“Allegri sollevato dall’addio”: i retroscena di Pellegatti sul Milan (e il caso Ibra-Fonseca)

Carlo Pellegatti, giornalista di fede rossonera, ha svelato che dopo un colloquio diretto si sarebbe detto addirittura sollevato dall'esonero comunicato dal Milan.

“Allegri sollevato dall’addio”: i retroscena di Pellegatti sul Milan (e il caso Ibra-Fonseca)

Db Milano 124/05/2026 - campionato di calcio serie A / Milan-Cagliari / foto Daniele Buffa/Image Sport nella foto: Massimiliano Allegri

Il caos del Allegri-Milan continua a regalare retroscena, e a raccontarli stavolta è una delle voci più ascoltate della tifoseria rossonera: Carlo Pellegatti. Durante una puntata speciale di “Pressing” a Riccione, il giornalista ha svelato dettagli significativi sul recente passato del club, a partire dallo stato d’animo di Massimiliano Allegri, ormai promesso sposo del Napoli.
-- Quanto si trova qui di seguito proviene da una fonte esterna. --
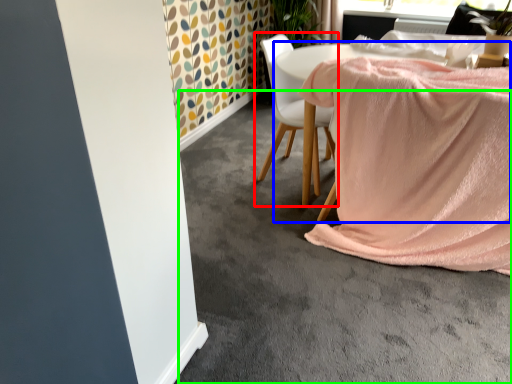
Question: Considering the real-world distances, which object is farthest from chair (highlighted by a red box)? table (highlighted by a blue box) or concrete (highlighted by a green box)?

Choices:
 (A) table
 (B) concrete

Answer: (B)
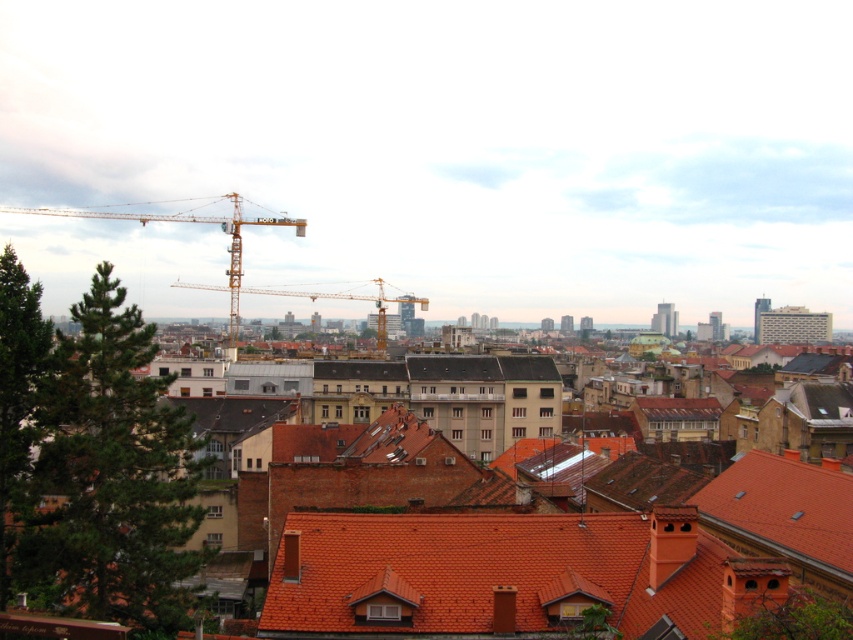
You are an architect analyzing the cityscape. You need to determine which object, the terracotta tiled roof at center or the metallic yellow crane at center, is taller. Based on the scene, which one is taller?

The metallic yellow crane at center is taller than the terracotta tiled roof at center.

You are an architect reviewing a city model. You notice the terracotta tiled roof at center and the metallic yellow crane at center. Which one is positioned to the right side in the model?

The terracotta tiled roof at center is positioned to the right of the metallic yellow crane at center in the model.

You are standing at the center of the city looking up. There is a point marked at coordinates point (238, 257). What object is located at this point?

The point (238, 257) marks the location of the yellow metallic crane at upper center.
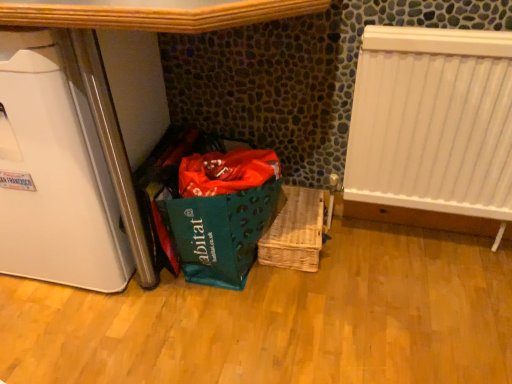
Question: Is woven wood basket at center in front of white plastic radiator at right?

Choices:
 (A) yes
 (B) no

Answer: (B)

Question: Does woven wood basket at center have a larger size compared to white plastic radiator at right?

Choices:
 (A) yes
 (B) no

Answer: (B)

Question: Is woven wood basket at center thinner than white plastic radiator at right?

Choices:
 (A) yes
 (B) no

Answer: (B)

Question: Is woven wood basket at center shorter than white plastic radiator at right?

Choices:
 (A) yes
 (B) no

Answer: (A)

Question: Could you tell me if woven wood basket at center is turned towards white plastic radiator at right?

Choices:
 (A) yes
 (B) no

Answer: (B)

Question: Looking at their shapes, would you say white glossy refrigerator at left is wider or thinner than woven wood basket at center?

Choices:
 (A) thin
 (B) wide

Answer: (B)

Question: In the image, is white glossy refrigerator at left on the left side or the right side of woven wood basket at center?

Choices:
 (A) left
 (B) right

Answer: (A)

Question: In terms of size, does white glossy refrigerator at left appear bigger or smaller than woven wood basket at center?

Choices:
 (A) big
 (B) small

Answer: (A)

Question: From a real-world perspective, is white glossy refrigerator at left positioned above or below woven wood basket at center?

Choices:
 (A) below
 (B) above

Answer: (B)

Question: From their relative heights in the image, would you say white glossy refrigerator at left is taller or shorter than white plastic radiator at right?

Choices:
 (A) tall
 (B) short

Answer: (A)

Question: From the image's perspective, is white glossy refrigerator at left above or below white plastic radiator at right?

Choices:
 (A) below
 (B) above

Answer: (B)

Question: Considering their positions, is white glossy refrigerator at left located in front of or behind white plastic radiator at right?

Choices:
 (A) front
 (B) behind

Answer: (A)

Question: From a real-world perspective, is white glossy refrigerator at left above or below white plastic radiator at right?

Choices:
 (A) above
 (B) below

Answer: (A)

Question: Based on their positions, is woven wood basket at center located to the left or right of white plastic radiator at right?

Choices:
 (A) left
 (B) right

Answer: (A)

Question: Is woven wood basket at center in front of or behind white plastic radiator at right in the image?

Choices:
 (A) behind
 (B) front

Answer: (A)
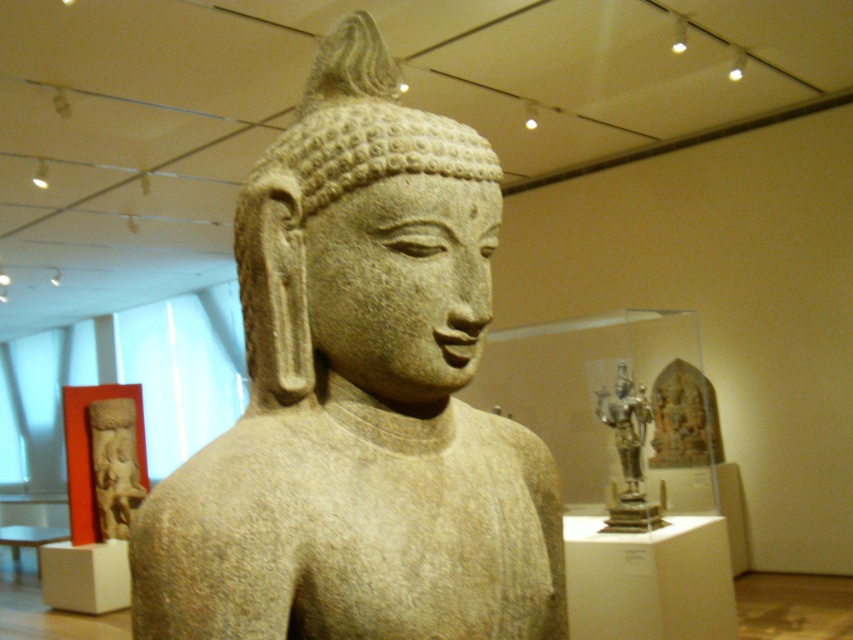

“Allegri sollevato dall’esonero”

Le parole di Pellegatti sono nette. Sul clima interno: “In questi anni il Milan è stato un vero e proprio rettiliario”. E sui due protagonisti del retroscena: “Ho avuto modo di parlare sia con Moncada che con Allegri. Entrambi si sentono quasi liberati da tutti questi veleni. Non sto esagerando affatto: ormai era diventato un tutti contro tutti”. Una fotografia che conferma la lettura di Allegri come uomo sollevato di andarsene.

Il caso Ibra-Fonseca

Il secondo retroscena ci riporta all’epoca di Paulo Fonseca. Pellegatti ha raccontato un episodio che, a suo giudizio, dice molto delle dinamiche interne: dopo aver presentato l’allenatore alla squadra, Ibrahimovic avrebbe chiesto al tecnico di lasciare la stanza per poter parlare direttamente ai giocatori. Una scena che, secondo il giornalista, avrebbe finito per indebolire l’autorevolezza dell’allenatore agli occhi del gruppo. È lo stesso schema che avevamo descritto parlando di un Ibrahimovic che chiama i calciatori per consigli tecnici, e di un dirigente che vuole il potere al punto di rischiare di far fallire il Milan.

Nel mirino Cardinale e Ibrahimovic

Non è un caso che, sottolinea Pellegatti, nel mirino dei tifosi rossoneri restino soprattutto Gerry Cardinale e Zlatan Ibrahimovic, considerati i principali riferimenti di una gestione finita sotto accusa dopo un’annata al di sotto delle aspettative. Gli stessi due uomini il cui distacco dalla squadra era stato plasticamente fotografato quando, al gol di Saelemaekers, Ibrahimovic e i dirigenti non avevano esultato.

Il giudizio sulla proprietà è durissimo: “Sono in assoluto i quattro anni più tristi di sempre. Alla proprietà non interessa minimamente comunicare con i tifosi”. E sul potere reale a Casa Milan: “Attualmente siamo totalmente in mano a Gerry Cardinale e a Zlatan Ibrahimovic. Ibra, tra l’altro, si rifiuta persino di parlare con gli agenti dei calciatori”. Da qui l’auspicio: “Spero vivamente che decidano di dare le chiavi del club a Ralf Rangnick: lui avrebbe il potere di scegliere gli uomini giusti”.